DATA:
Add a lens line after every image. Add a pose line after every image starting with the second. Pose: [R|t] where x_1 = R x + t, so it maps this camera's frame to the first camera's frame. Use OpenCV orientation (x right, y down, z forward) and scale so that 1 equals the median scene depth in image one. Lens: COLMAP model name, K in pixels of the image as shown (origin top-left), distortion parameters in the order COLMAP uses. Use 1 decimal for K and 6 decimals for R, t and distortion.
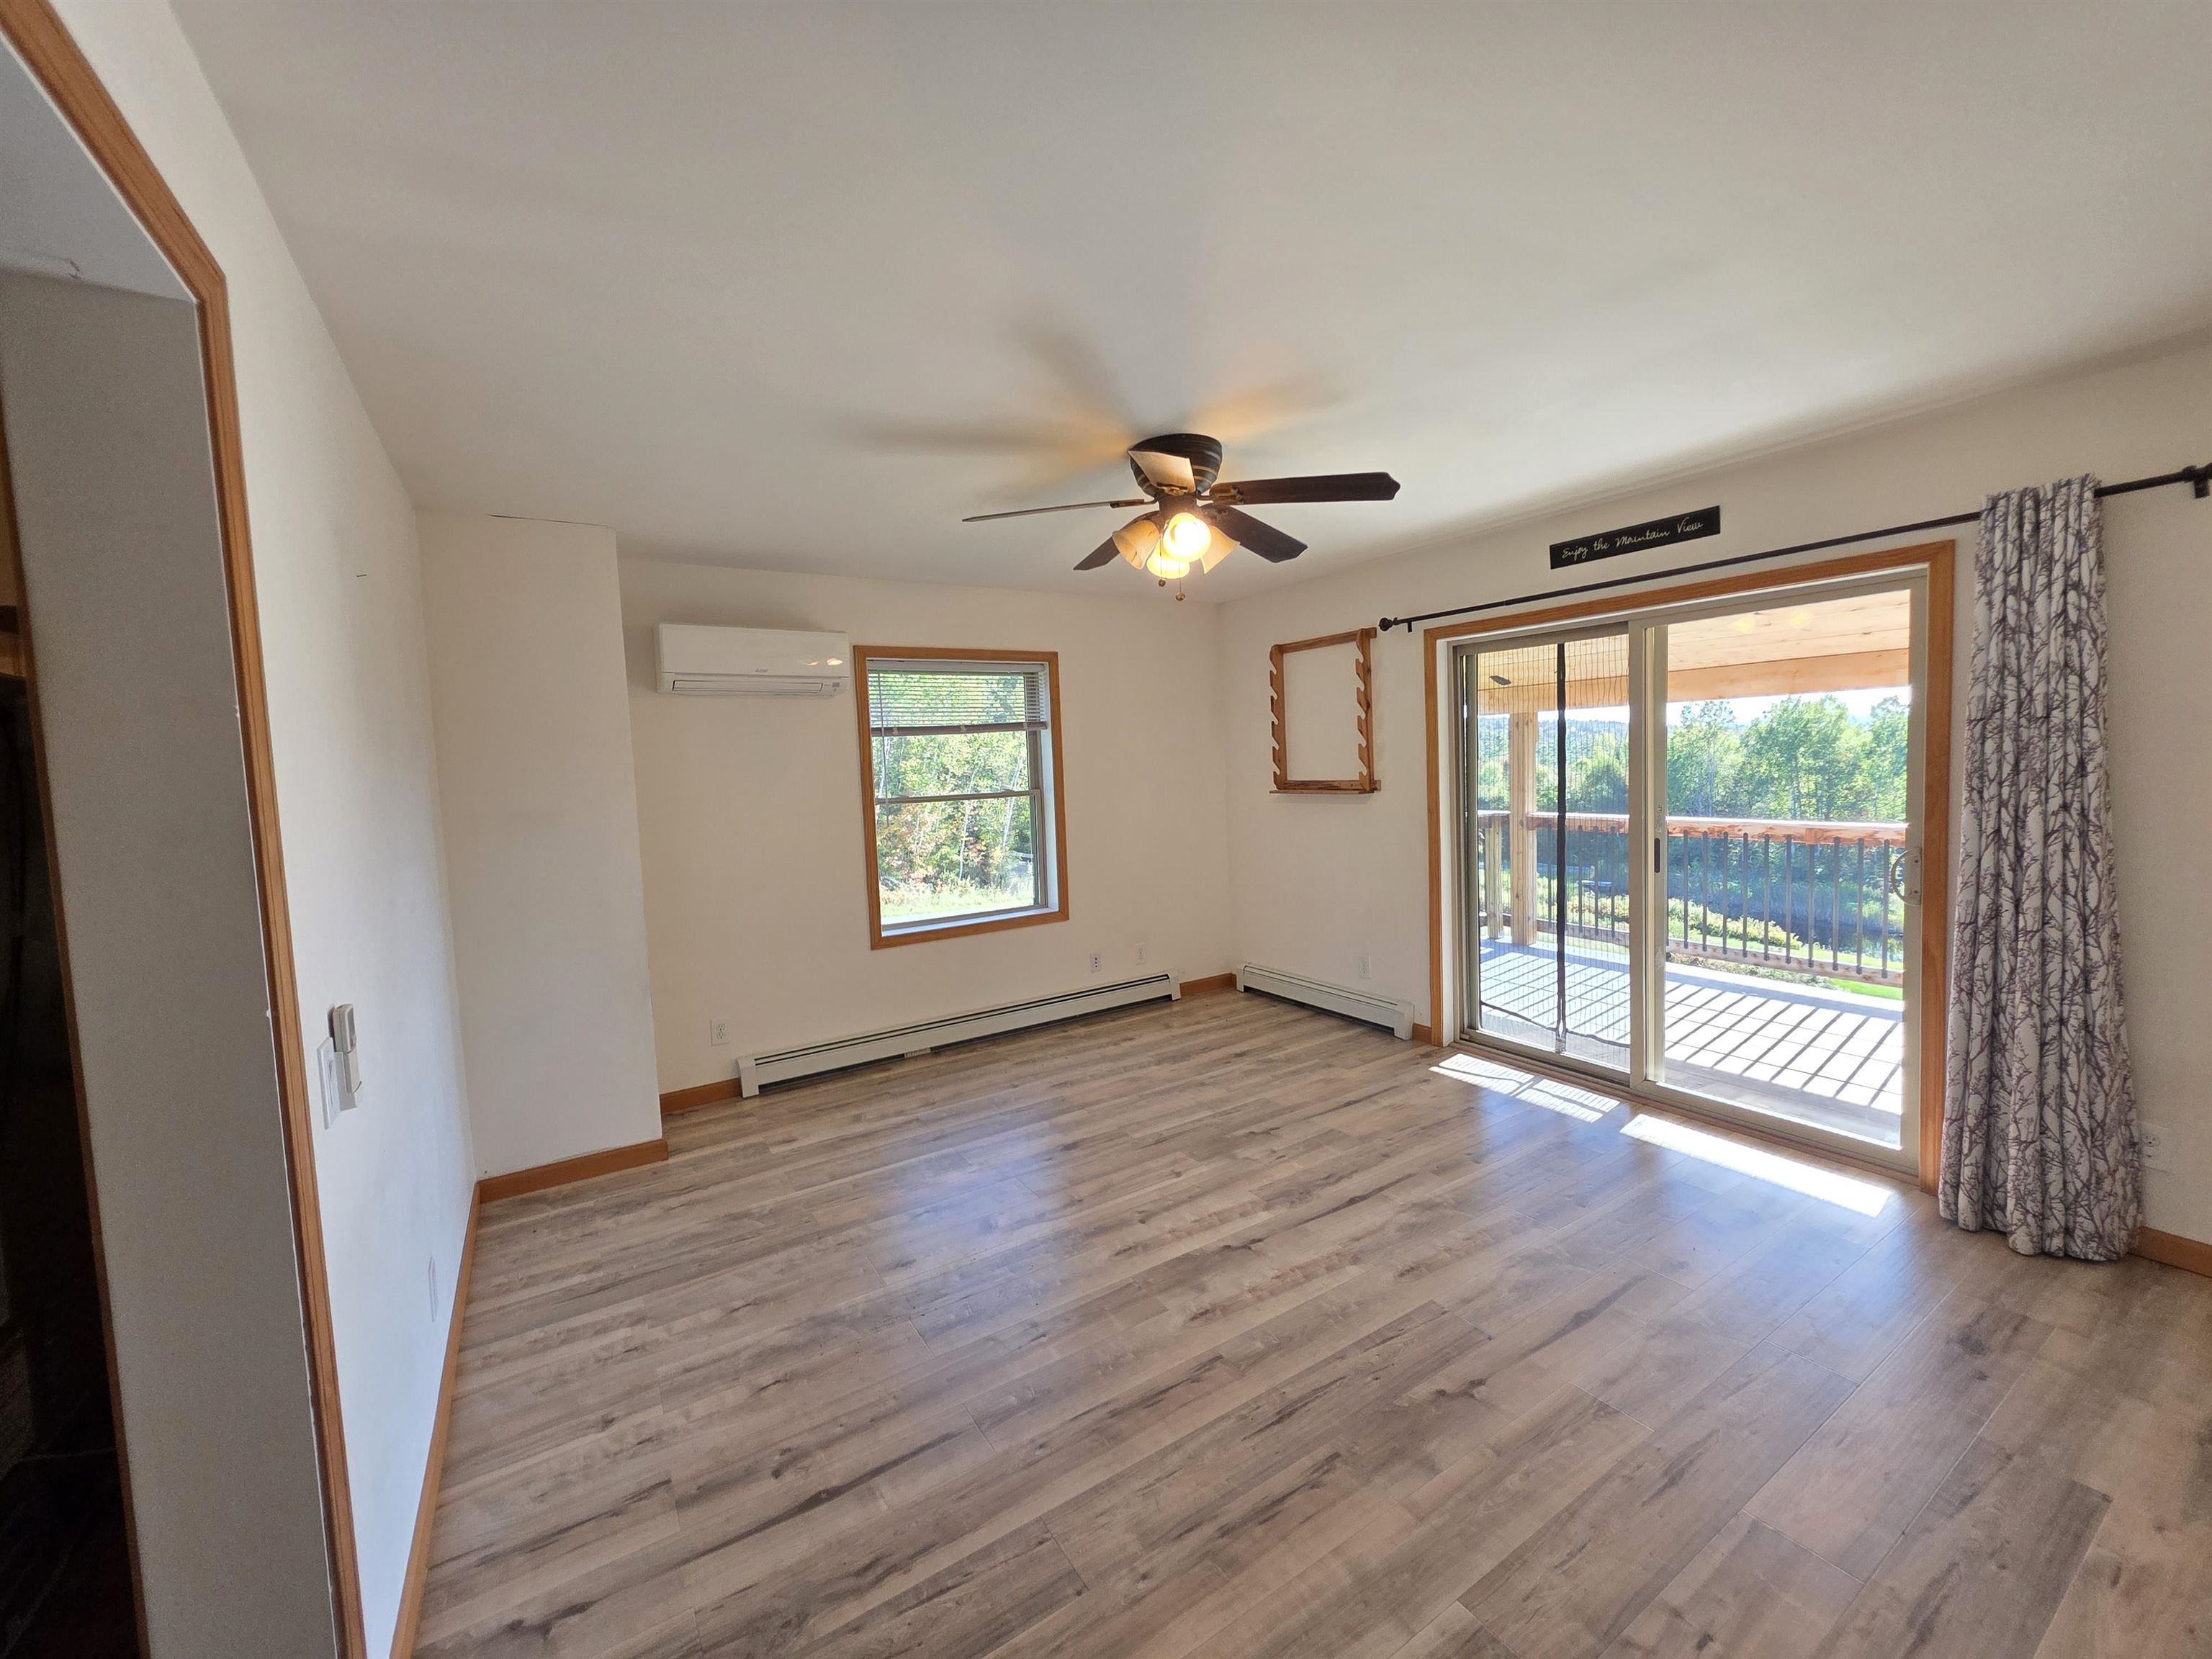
lens RADIAL K [[891.0, 0, 1101.9], [0, 891.0, 823.9], [0, 0, 1]] dist [-0.000841, -0.000224]
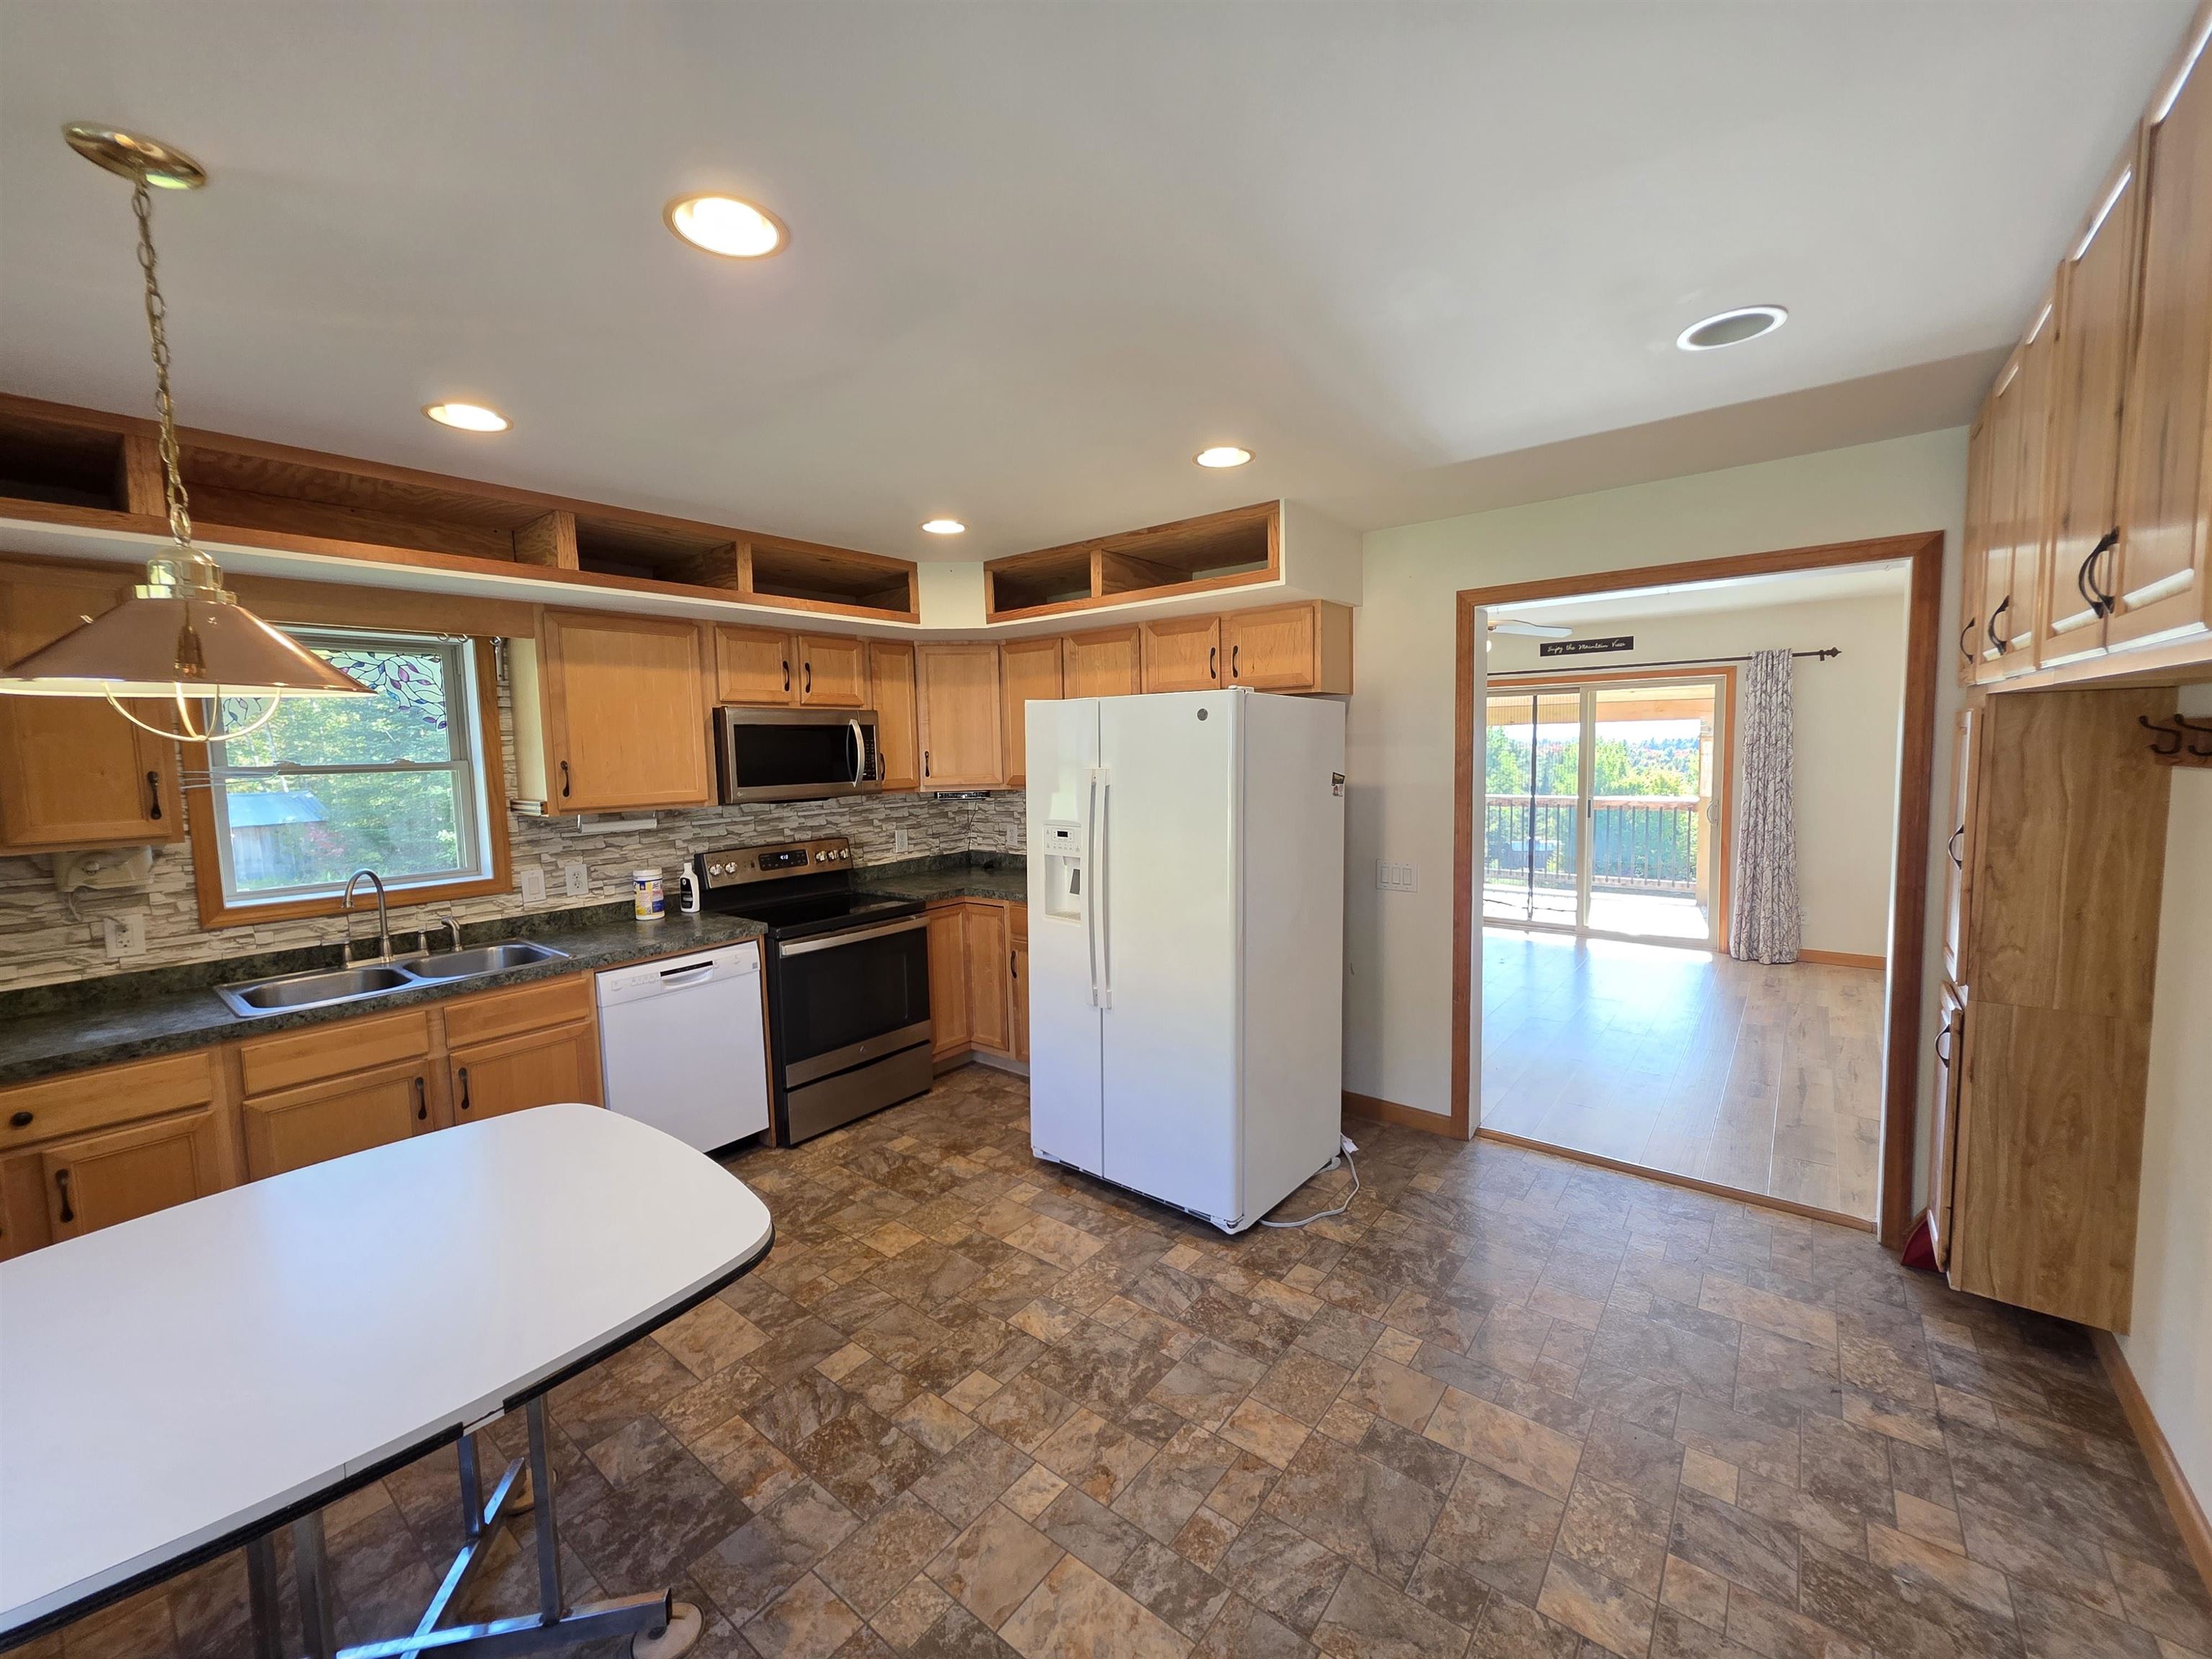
lens RADIAL K [[891.0, 0, 1111.0], [0, 891.0, 825.0], [0, 0, 1]] dist [-0.000841, -0.000224]
pose [[0.938014, -0.008133, 0.346503, -1.415342], [0.006768, 0.999964, 0.005151, 0.074203], [-0.346532, -0.002487, 0.938035, -0.629615]]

EXERCISE DIRECTIONS:
List every line of the data above as a numbered list, skipping blank lines and leaving out the pictures.

PROBLEM SOLUTION:
1. Add a lens line after every image. Add a pose line after every image starting with the second. Pose: [R|t] where x_1 = R x + t, so it maps this camera's frame to the first camera's frame. Use OpenCV orientation (x right, y down, z forward) and scale so that 1 equals the median scene depth in image one. Lens: COLMAP model name, K in pixels of the image as shown (origin top-left), distortion parameters in the order COLMAP uses. Use 1 decimal for K and 6 decimals for R, t and distortion.
2. lens RADIAL K [[891.0, 0, 1101.9], [0, 891.0, 823.9], [0, 0, 1]] dist [-0.000841, -0.000224]
3. lens RADIAL K [[891.0, 0, 1111.0], [0, 891.0, 825.0], [0, 0, 1]] dist [-0.000841, -0.000224]
4. pose [[0.938014, -0.008133, 0.346503, -1.415342], [0.006768, 0.999964, 0.005151, 0.074203], [-0.346532, -0.002487, 0.938035, -0.629615]]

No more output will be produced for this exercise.